### SOURCE PASSAGE
Studio album by The Firesign Theatre
- Released: January 1968
- Recorded: 1967
- Genre: Comedy
- Length: 42:00
- Label: Columbia
- Producer: Gary Usher, The Firesign Theatre

The Firesign Theatre chronology
|  | Waiting for the Electrician or Someone Like Him (1968) | How Can You Be in Two Places at Once When You're Not Anywhere at All (1969) |

= Waiting for the Electrician or Someone Like Him =

Waiting for the Electrician or Someone Like Him is the first comedy album recorded by the Firesign Theatre. It was originally released in January 1968 by Columbia Records.

Professional ratings
Review scores
| Source | Rating |
| Rolling Stone | (favorable) |

==Synopsis==
The first side of the original LP presented a trilogy of three related plays, presented as continuously connected tracks progressing in time. The second side presented a longer, separate play.
######
### LISTED ENTRIES
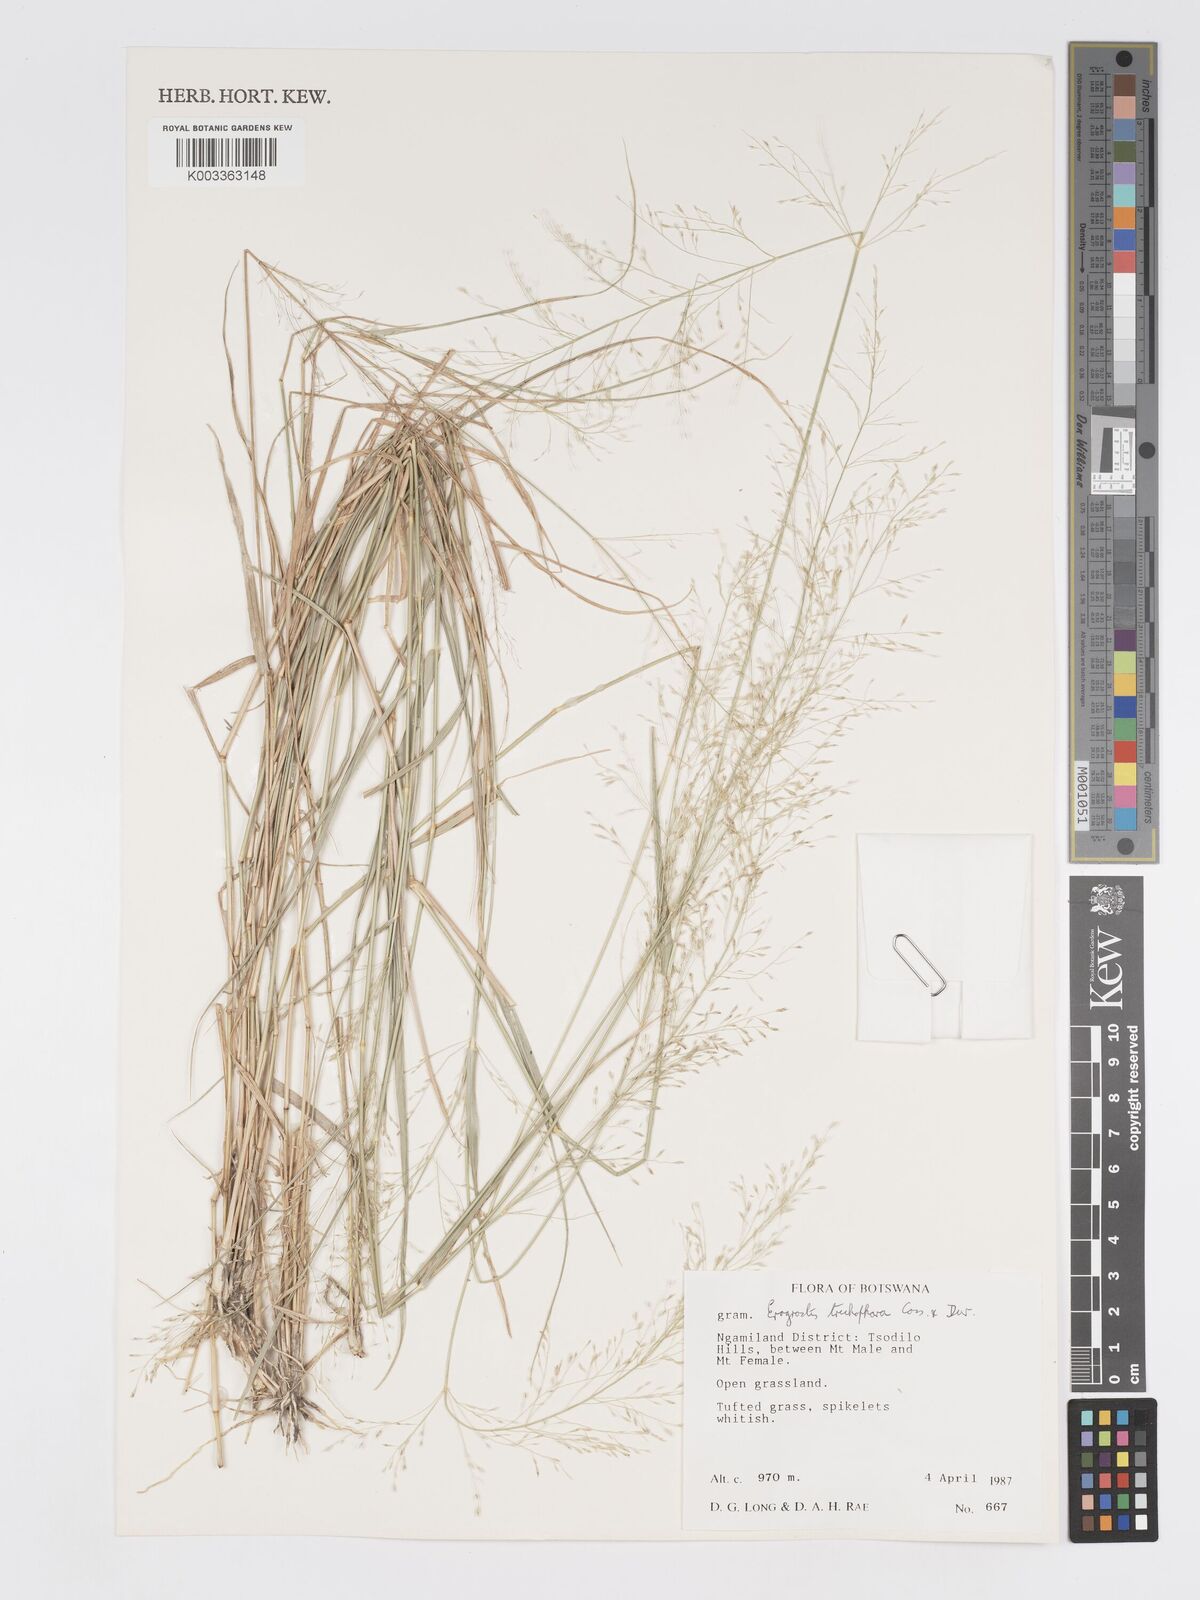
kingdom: Plantae
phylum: Tracheophyta
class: Liliopsida
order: Poales
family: Poaceae
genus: Eragrostis
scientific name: Eragrostis cylindriflora
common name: Cylinderflower lovegrass
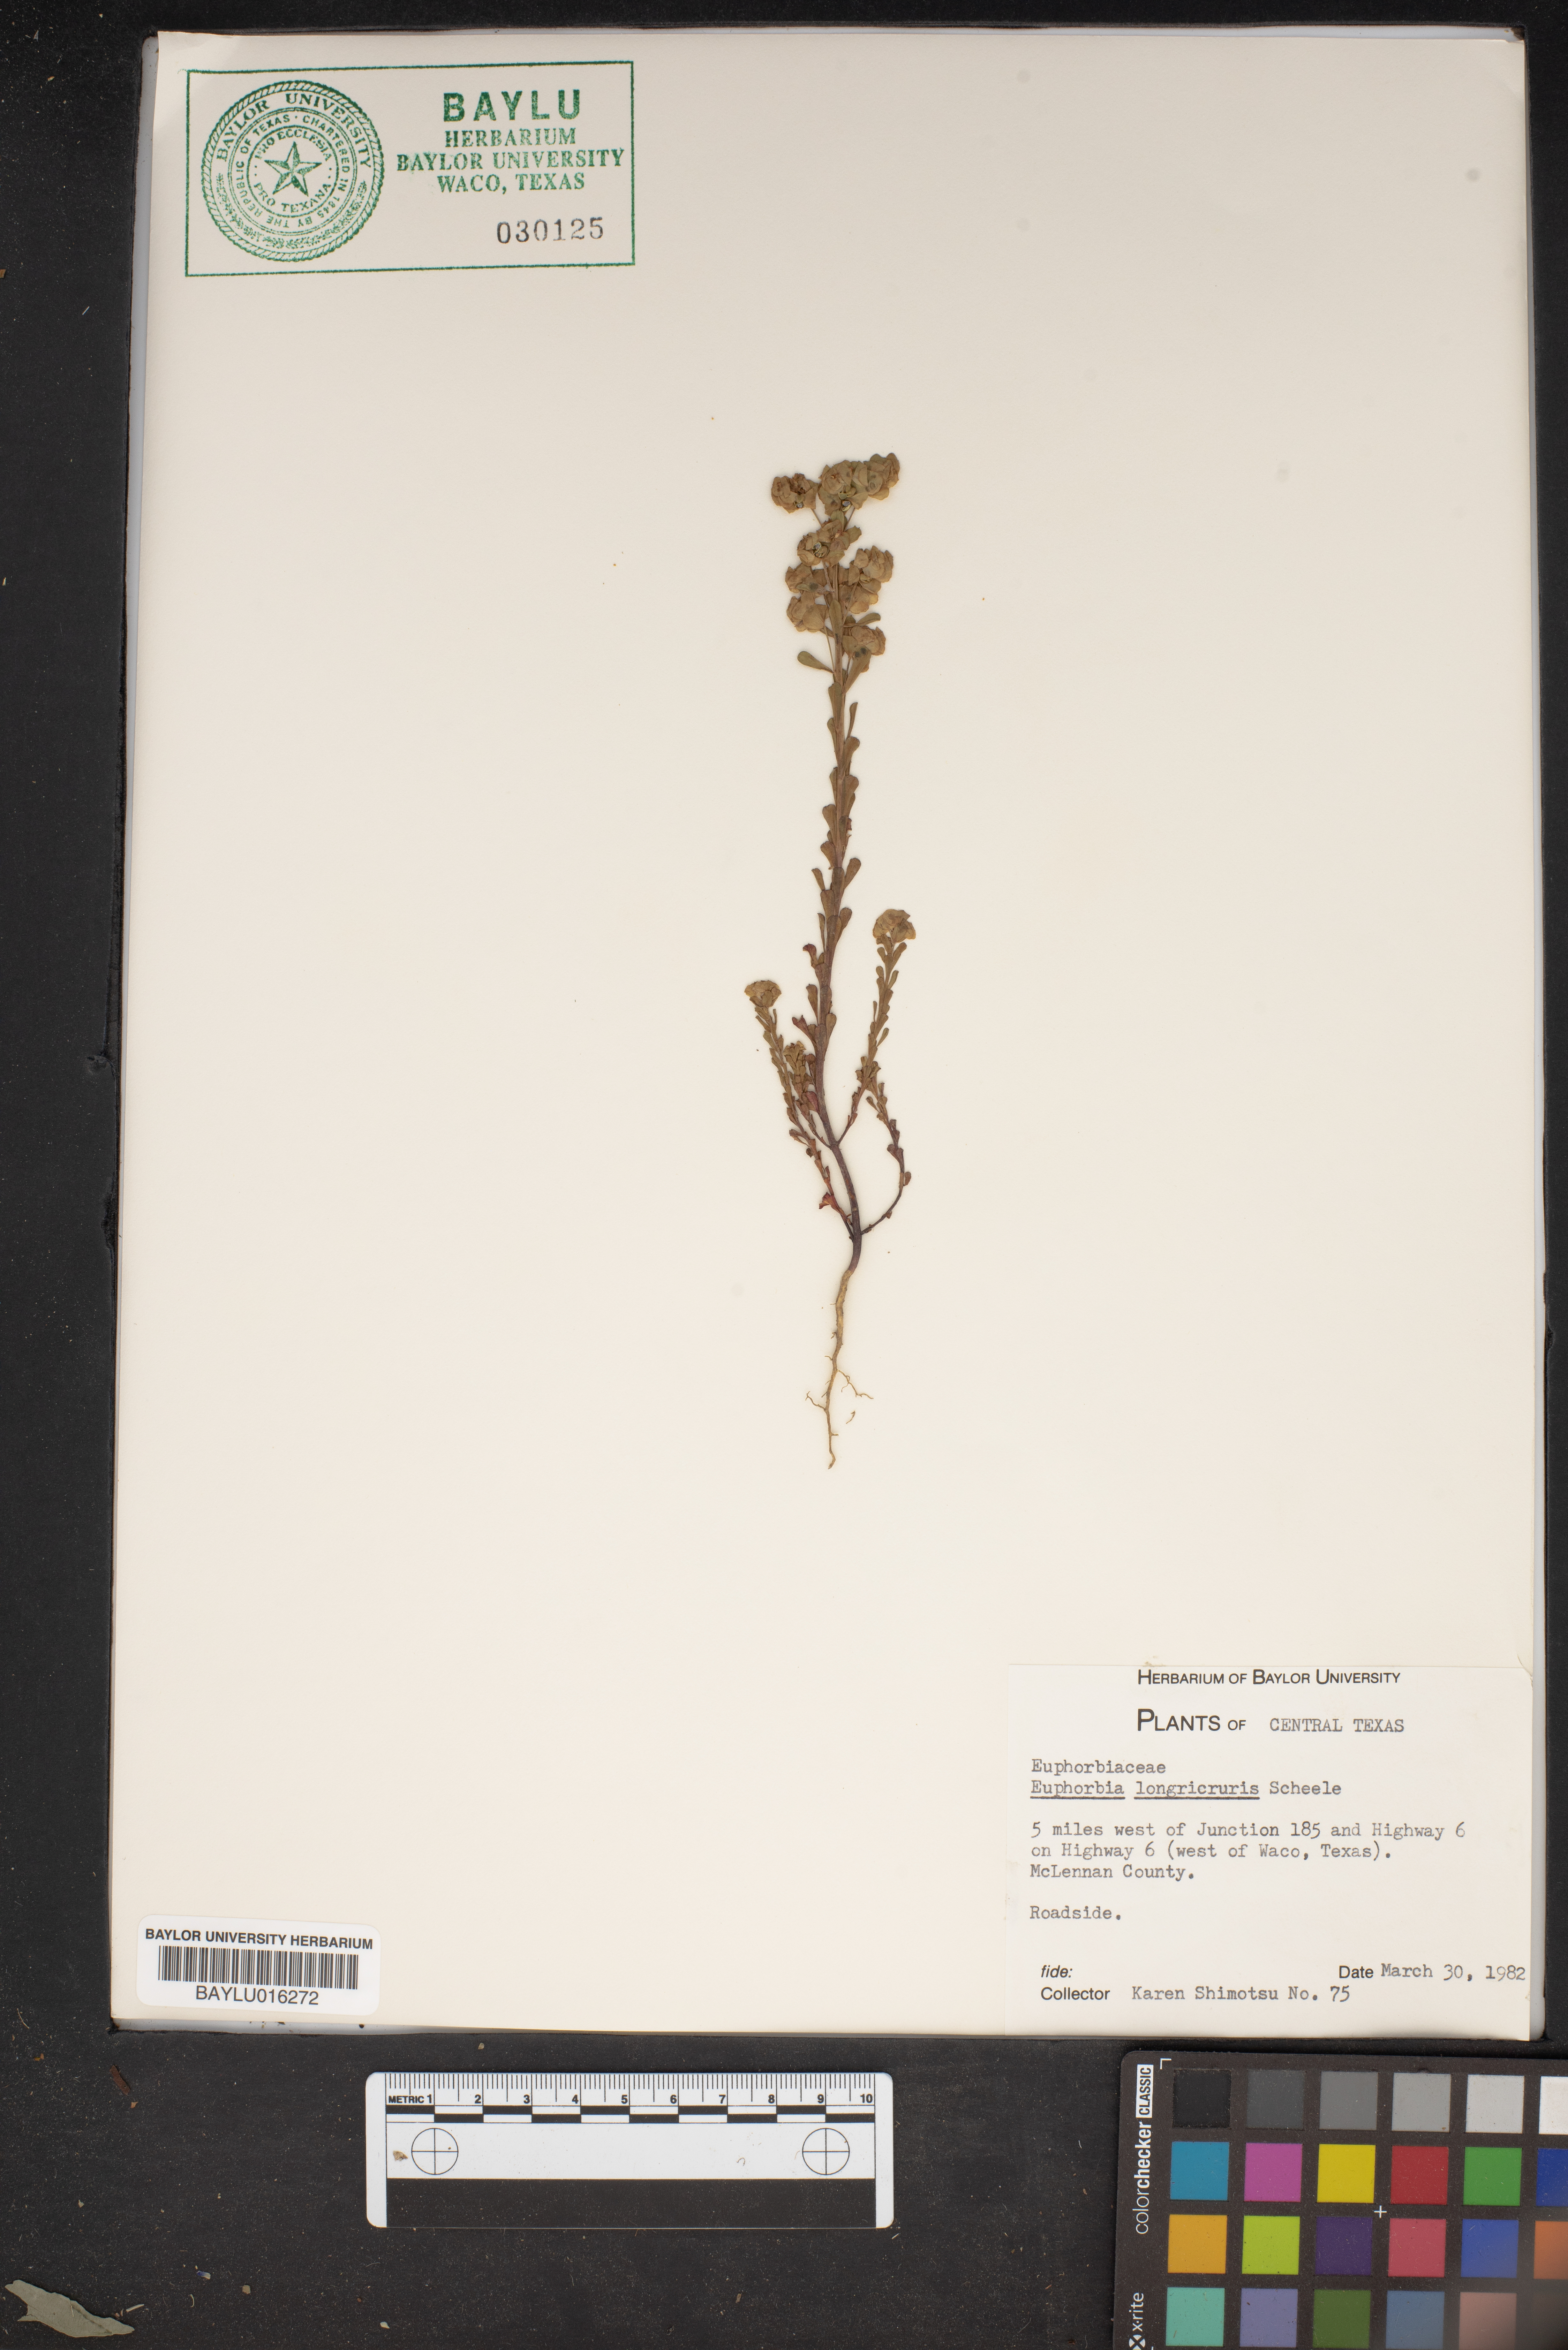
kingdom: Plantae
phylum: Tracheophyta
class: Magnoliopsida
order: Malpighiales
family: Euphorbiaceae
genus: Euphorbia
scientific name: Euphorbia longicruris
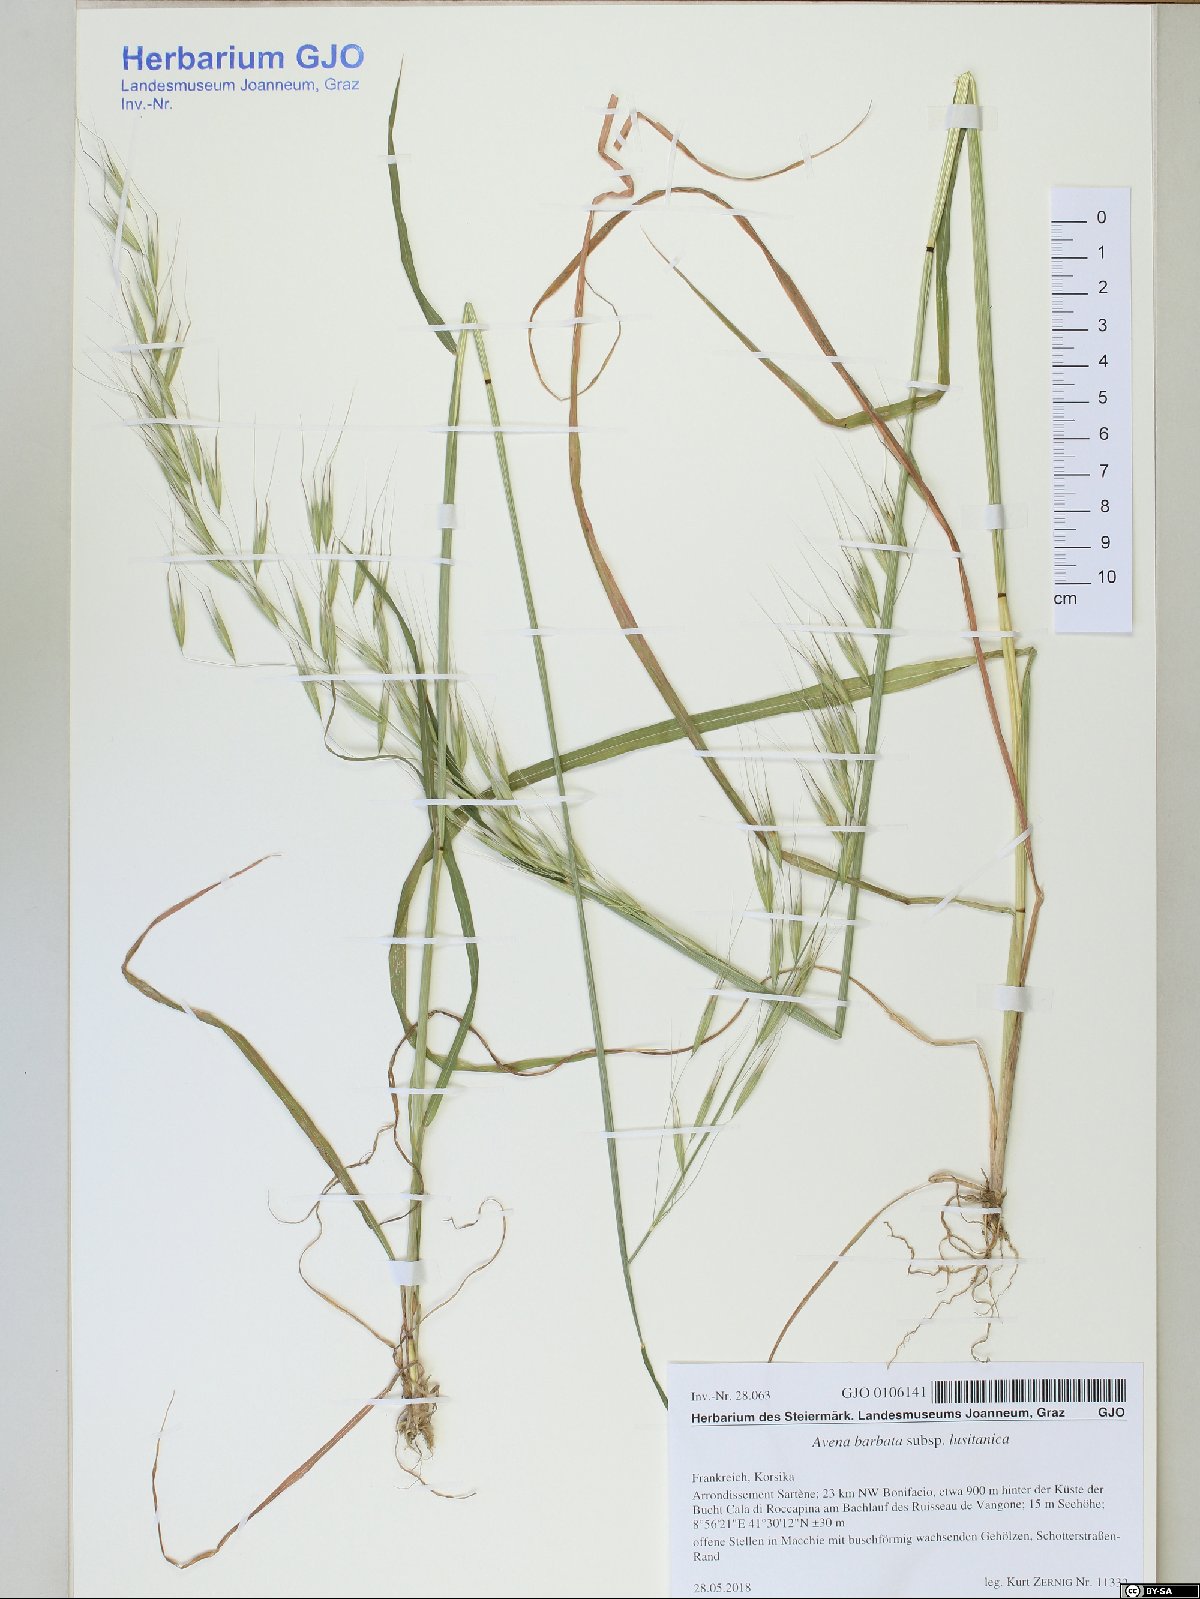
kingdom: Plantae
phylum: Tracheophyta
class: Liliopsida
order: Poales
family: Poaceae
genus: Avena
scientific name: Avena barbata
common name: Slender oat
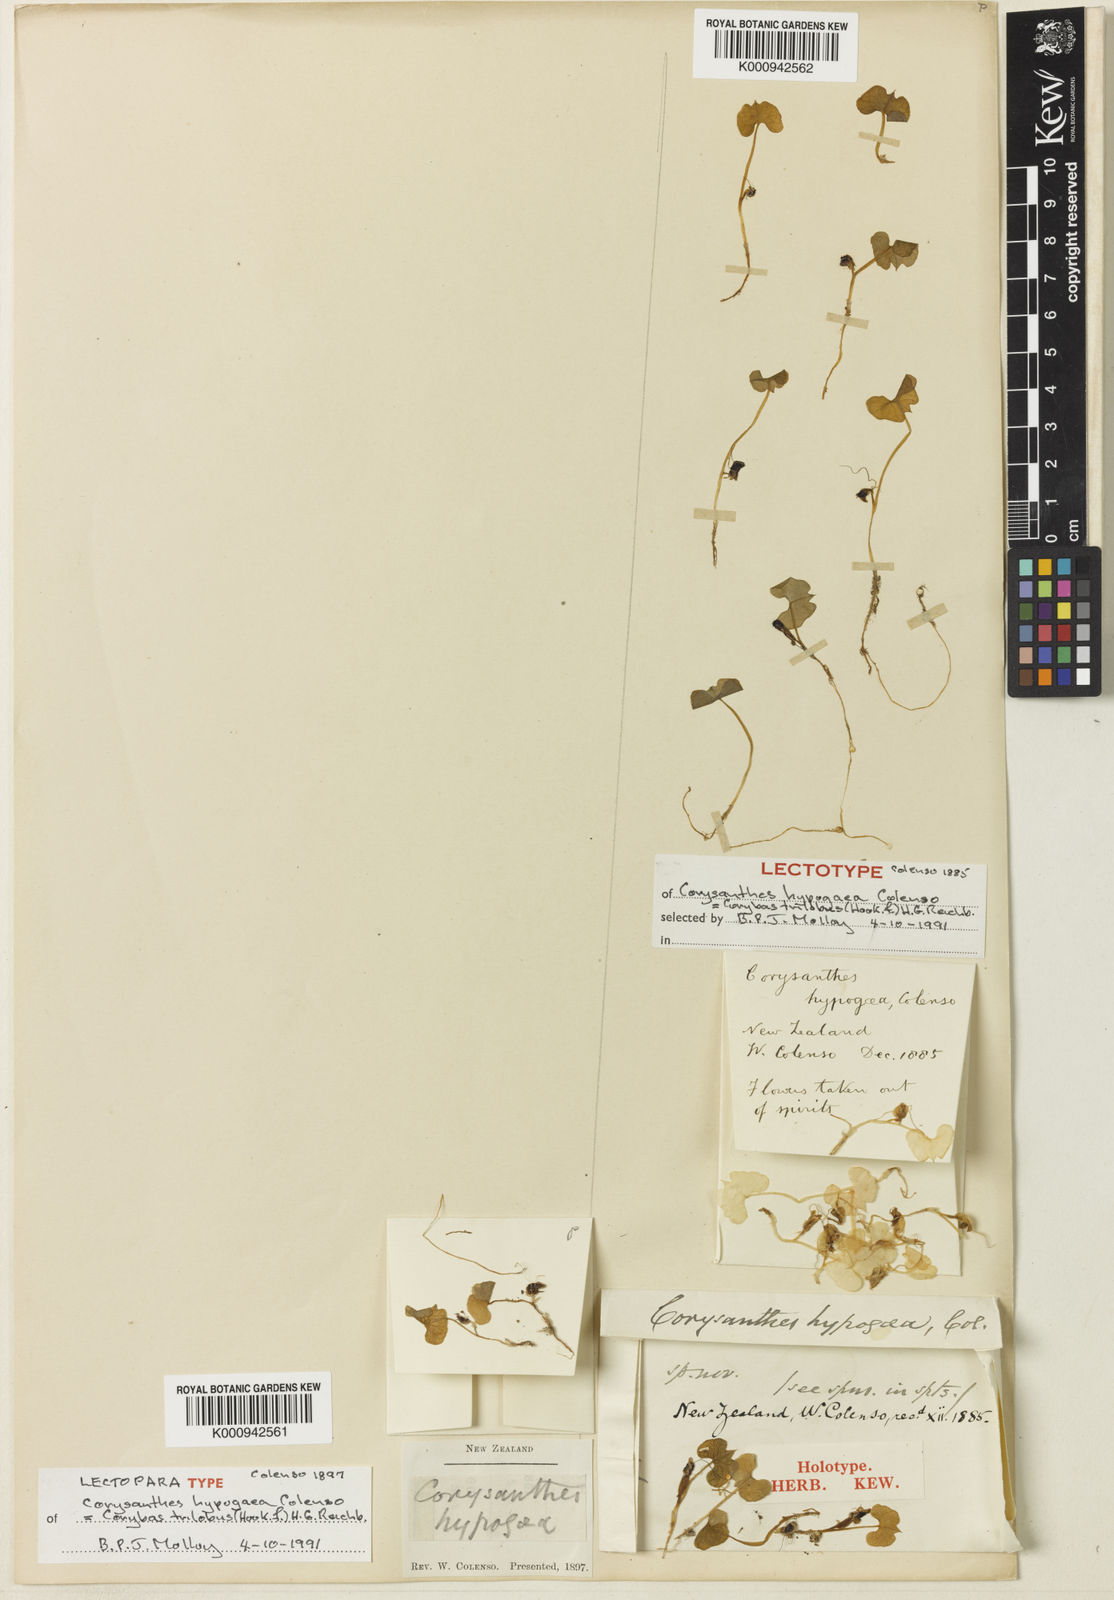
######
## WORK TO COMPLETE
A. Please return the part of the Firesign Theatre album article between "Studio album by" and "by Columbia Records.", inclusive, copied word for word.
B. Take the Firesign Theatre album article further, starting right after its last sentence.
These rows have nothing to do with the Firesign Theatre album article.

## RESPONSES BY TASK
A.
Studio album by The Firesign Theatre
- Released: January 1968
- Recorded: 1967
- Genre: Comedy
- Length: 42:00
- Label: Columbia
- Producer: Gary Usher, The Firesign Theatre

The Firesign Theatre chronology
|  | Waiting for the Electrician or Someone Like Him (1968) | How Can You Be in Two Places at Once When You're Not Anywhere at All (1969) |

= Waiting for the Electrician or Someone Like Him =

Waiting for the Electrician or Someone Like Him is the first comedy album recorded by the Firesign Theatre. It was originally released in January 1968 by Columbia Records.

B.
==="Temporarily Humboldt County"===
The first section runs 9 min 14 sec, and satirizes the displacement of the American Indians (David Ossman and Phil Austin), first by Spanish conquistadors, then by American frontiersmen, and finally by the US government forcing them onto a reservation, which it uses as a "cobalt testing range". The title comes from friends of the Firesign Theatre telling them that the local Indians in Humboldt County, California added "temporarily" to the name as a way of saying no one could really own the land and to give it the initialism THC. The section ends with a bomb explosion, followed by the sound of wind blowing, and the Indians coming out of it portraying a raid in a Hollywood western.

==="W. C. Fields Forever"===
This 7 min 39 sec track segues as the Indians wander silently through the desert and come upon Peter Bergman welcoming them to the "Lazy O Magic Circle Dudes Ranch and Collective Love Farm", a hippie commune. The commune's spiritual leader, the perpetually drunk/stoned "Tiny Doctor Tim" (Proctor), is a parody of Timothy Leary. Philip Proctor's impersonation of W. C. Fields actually appeared on the first track, dedicating the cobalt testing range; this track title parodies the Beatles song "Strawberry Fields Forever".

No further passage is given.